When it comes to invisible illnesses and awareness sometimes making society aware is the least of our worries. Disappointingly it can be family and friends who don’t understand how much your illness affects you especially if you look fine on the outside. Other illnesses don’t have the same stigmas attached. After a cancer is diagnosed for instance, often friends and family rally around making meals or offering to clean/look after kids etc. while treatment goes on but of course this is not always the case. Chronic Illness sufferers are less likely to get much sympathy and support as the onset of illness and severity of symptoms can happen over a long period. Symptoms such as fatigue or pain are more likely to be dismissed as everyone gets tired or has had times where they felt pain but it is the extreme nature of the constant fatigue and pain that is misunderstood by others. Hidden Illnesses are usually chronic meaning they can’t be cured and so interest in your condition by others dwindles as their life goes on while the ill person is stuck in their smaller world unable to do things that they used to. Poor mental health also plays a part as chronic illness sufferers often have depression or anxiety alongside their physical symptoms causing them to draw back from others and reducing their ability to socialise.

What are the Glimmers?

It’s tough being chronically ill- physically, emotionally mentally, and financially. There are some glimmers though.
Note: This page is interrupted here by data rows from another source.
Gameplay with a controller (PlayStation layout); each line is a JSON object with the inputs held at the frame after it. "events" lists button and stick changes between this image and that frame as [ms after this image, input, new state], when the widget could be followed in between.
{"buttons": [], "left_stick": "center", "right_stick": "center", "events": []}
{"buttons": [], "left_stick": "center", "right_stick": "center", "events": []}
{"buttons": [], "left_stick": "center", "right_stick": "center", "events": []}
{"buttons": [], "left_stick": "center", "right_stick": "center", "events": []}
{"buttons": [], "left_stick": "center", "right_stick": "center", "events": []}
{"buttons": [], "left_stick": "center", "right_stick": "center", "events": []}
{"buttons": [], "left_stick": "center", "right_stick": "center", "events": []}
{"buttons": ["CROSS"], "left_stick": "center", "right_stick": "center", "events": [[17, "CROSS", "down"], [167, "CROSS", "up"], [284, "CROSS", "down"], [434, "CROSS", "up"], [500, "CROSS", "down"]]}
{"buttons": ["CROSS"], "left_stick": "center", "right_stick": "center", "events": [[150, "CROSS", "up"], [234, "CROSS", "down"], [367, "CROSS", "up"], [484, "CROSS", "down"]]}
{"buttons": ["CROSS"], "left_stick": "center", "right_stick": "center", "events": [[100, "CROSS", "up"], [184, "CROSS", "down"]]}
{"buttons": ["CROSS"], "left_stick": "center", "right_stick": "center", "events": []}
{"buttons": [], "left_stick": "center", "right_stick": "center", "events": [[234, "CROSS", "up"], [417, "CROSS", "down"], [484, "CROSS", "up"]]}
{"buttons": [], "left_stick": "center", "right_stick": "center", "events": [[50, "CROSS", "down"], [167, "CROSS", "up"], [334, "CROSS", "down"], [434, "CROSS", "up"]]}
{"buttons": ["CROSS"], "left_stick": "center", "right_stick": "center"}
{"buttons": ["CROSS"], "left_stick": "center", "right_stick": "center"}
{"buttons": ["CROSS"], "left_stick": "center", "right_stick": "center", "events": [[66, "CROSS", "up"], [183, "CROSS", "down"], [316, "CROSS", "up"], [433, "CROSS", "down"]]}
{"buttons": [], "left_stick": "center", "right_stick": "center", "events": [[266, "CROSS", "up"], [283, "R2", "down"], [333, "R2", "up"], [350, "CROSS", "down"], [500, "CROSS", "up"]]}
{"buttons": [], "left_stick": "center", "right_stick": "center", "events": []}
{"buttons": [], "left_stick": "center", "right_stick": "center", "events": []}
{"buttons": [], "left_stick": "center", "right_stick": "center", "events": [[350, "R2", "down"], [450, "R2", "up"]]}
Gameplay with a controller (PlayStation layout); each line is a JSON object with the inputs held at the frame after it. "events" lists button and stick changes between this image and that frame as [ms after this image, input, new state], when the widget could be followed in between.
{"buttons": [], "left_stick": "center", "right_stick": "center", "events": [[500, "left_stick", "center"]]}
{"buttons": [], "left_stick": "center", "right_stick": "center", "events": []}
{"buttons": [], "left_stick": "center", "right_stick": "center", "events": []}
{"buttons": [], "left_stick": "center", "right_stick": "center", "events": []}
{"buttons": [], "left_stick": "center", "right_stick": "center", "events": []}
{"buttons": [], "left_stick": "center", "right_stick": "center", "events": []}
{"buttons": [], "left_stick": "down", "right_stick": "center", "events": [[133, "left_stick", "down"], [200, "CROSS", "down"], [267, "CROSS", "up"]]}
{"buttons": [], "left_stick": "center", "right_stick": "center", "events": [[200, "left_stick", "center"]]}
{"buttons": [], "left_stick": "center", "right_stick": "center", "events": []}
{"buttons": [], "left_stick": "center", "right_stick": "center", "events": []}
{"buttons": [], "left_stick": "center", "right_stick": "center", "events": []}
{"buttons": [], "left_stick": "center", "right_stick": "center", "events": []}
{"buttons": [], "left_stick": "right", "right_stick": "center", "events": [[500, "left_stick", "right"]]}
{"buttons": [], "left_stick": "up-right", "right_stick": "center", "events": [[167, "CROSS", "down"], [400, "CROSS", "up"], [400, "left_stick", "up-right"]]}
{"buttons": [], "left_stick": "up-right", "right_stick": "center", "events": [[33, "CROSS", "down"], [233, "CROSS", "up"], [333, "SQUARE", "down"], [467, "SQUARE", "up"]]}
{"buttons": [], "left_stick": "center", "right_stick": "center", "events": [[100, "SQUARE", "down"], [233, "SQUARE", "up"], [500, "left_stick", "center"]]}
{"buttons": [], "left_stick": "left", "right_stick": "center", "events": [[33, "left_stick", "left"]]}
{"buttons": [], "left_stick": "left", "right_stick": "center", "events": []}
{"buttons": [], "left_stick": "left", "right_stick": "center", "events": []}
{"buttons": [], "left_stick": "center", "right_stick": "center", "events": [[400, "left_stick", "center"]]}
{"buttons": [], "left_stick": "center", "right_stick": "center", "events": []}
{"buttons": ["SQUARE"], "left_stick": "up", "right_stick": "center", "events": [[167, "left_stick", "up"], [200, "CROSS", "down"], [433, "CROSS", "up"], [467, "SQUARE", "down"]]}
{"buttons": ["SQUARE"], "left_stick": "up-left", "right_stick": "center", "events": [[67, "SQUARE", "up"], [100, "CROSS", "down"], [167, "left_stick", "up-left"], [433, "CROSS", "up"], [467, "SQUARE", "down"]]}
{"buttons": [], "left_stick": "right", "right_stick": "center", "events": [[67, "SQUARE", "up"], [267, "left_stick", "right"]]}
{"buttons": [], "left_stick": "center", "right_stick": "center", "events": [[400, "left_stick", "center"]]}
You quickly find out who are your fair-weather friends, who for whatever reasons were unable or unwilling to be there for you and you can put them in the appropriate box. You also realise who are the keepers, those friends or family members who show they give a damn and regularly check-in. You learn to appreciate the good days when you have a little more energy and a little less pain. Since your body has forced you to slow down you have more time to appreciate the little things that you enjoy, a decent cup of coffee, sitting outside with your pet on your knee listening to the birdsong. The tough days when you are in a flare are incredibly difficult but these are the times when looking for your glimmers will be the most helpful as they will calm your brain and overwhelmed nervous system.

On your worst days look for the glimmer, on your best days be the glimmer.